The 1931 Novel Jury was composed of: Jefferson B. Fletcher (Chair), Robert M. Lovett, and Albert B. Paine.

  • Jefferson Butler Fletcher (1865-1946) was born in Chicago, served in the American Field Ambulance Services during World War I, and educated at Harvard and Bowdoin College. He was a long-serving professor of Comparative Literature at Columbia University (from 1904-1939). He was considered a foremost expert on the Italian Renaissance and Dante, and in his obituary in The New York Times, it was noted that he served on the Pulitzer Novel Jury for “several years.” Sadly, his son died in an automobile accident in 1926, and Fletcher also had a daughter.

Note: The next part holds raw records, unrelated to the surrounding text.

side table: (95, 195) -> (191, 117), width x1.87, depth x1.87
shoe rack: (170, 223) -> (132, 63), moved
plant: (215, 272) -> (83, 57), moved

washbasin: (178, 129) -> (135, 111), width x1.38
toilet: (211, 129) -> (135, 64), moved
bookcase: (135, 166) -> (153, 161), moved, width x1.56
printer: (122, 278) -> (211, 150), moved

  • Robert Morss Lovett (1870-1956) was a Bostonian and studied at Harvard. He taught literature at the University of Chicago for many years, he was associate editor of The New Republic, served as governor secretary of the Virgin Islands, and was accused of being a communist by the Dies Committee which forced him out of his secretary position. He was often on the frontlines of left-leaning picket lines, and he helped to launch the careers of several young writers, including John Dos Passos. In later years, his wife became a close friend and associate of Jane Addams and the couple lived at Hull House for a spell.
  • Albert Bigelow Paine (1861-1937) was born in Bedford, Massachusetts and grew up throughout the Midwest. He worked as a photographer and became a full-time writer living in New York and abroad in Europe. He became friends with Mark Twain and served as Twain’s biographer and also wrote travel books, novels, and children’s stories. In France, he wrote two books abut Joan of Arc which earned him the title of Chevalier from the Legion of Honour.

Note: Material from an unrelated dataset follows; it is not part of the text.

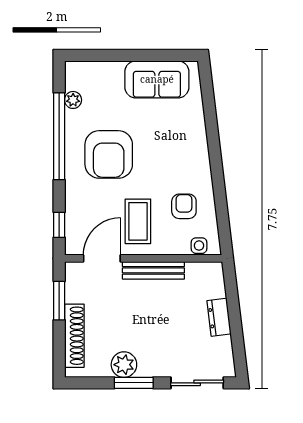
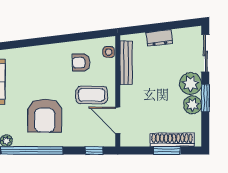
armchair: (109, 154) -> (45, 116), turned 90
bench: (153, 270) -> (126, 63), moved
window: (59, 301) -> (167, 150), moved
plant: (154, 362) -> (190, 84), added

Who Is Margaret Ayer Barnes?
Margaret Ayer Barnes (1886-1967) lived a life much like the main character of Years of Grace, Jane Ward. She attended Bryn Mawr College, married a prominent Chicago attorney named Cecil Barnes, and they had three sons together. She worked for several years as the Director of Alumnae at Bryn Mawr, organizing a college program focused on women workers in industry. She began her writing career after a traffic accident in 1926. She was vacationing in France when her limousine was involved in a head-on crash, breaking her skull, ribs, and back. During recovery and afterward she became the author of two notable novels: Years of Grace, which won the Pulitzer, and also Dishonored Lady, which was turned into a successful Hollywood film, but it was then promptly sued out of existence by Barnes and her friend and co-author, Edward Sheldon. In 1936, Barnes was awarded an honorary doctorate of letters from Oglethorpe University in Atlanta, GA. She spent her later years in Cambridge, MA where she died in 1967.


Barnes, Margaret Ayer. Years of Grace. New York, Houghton Mifflin Co., 1931.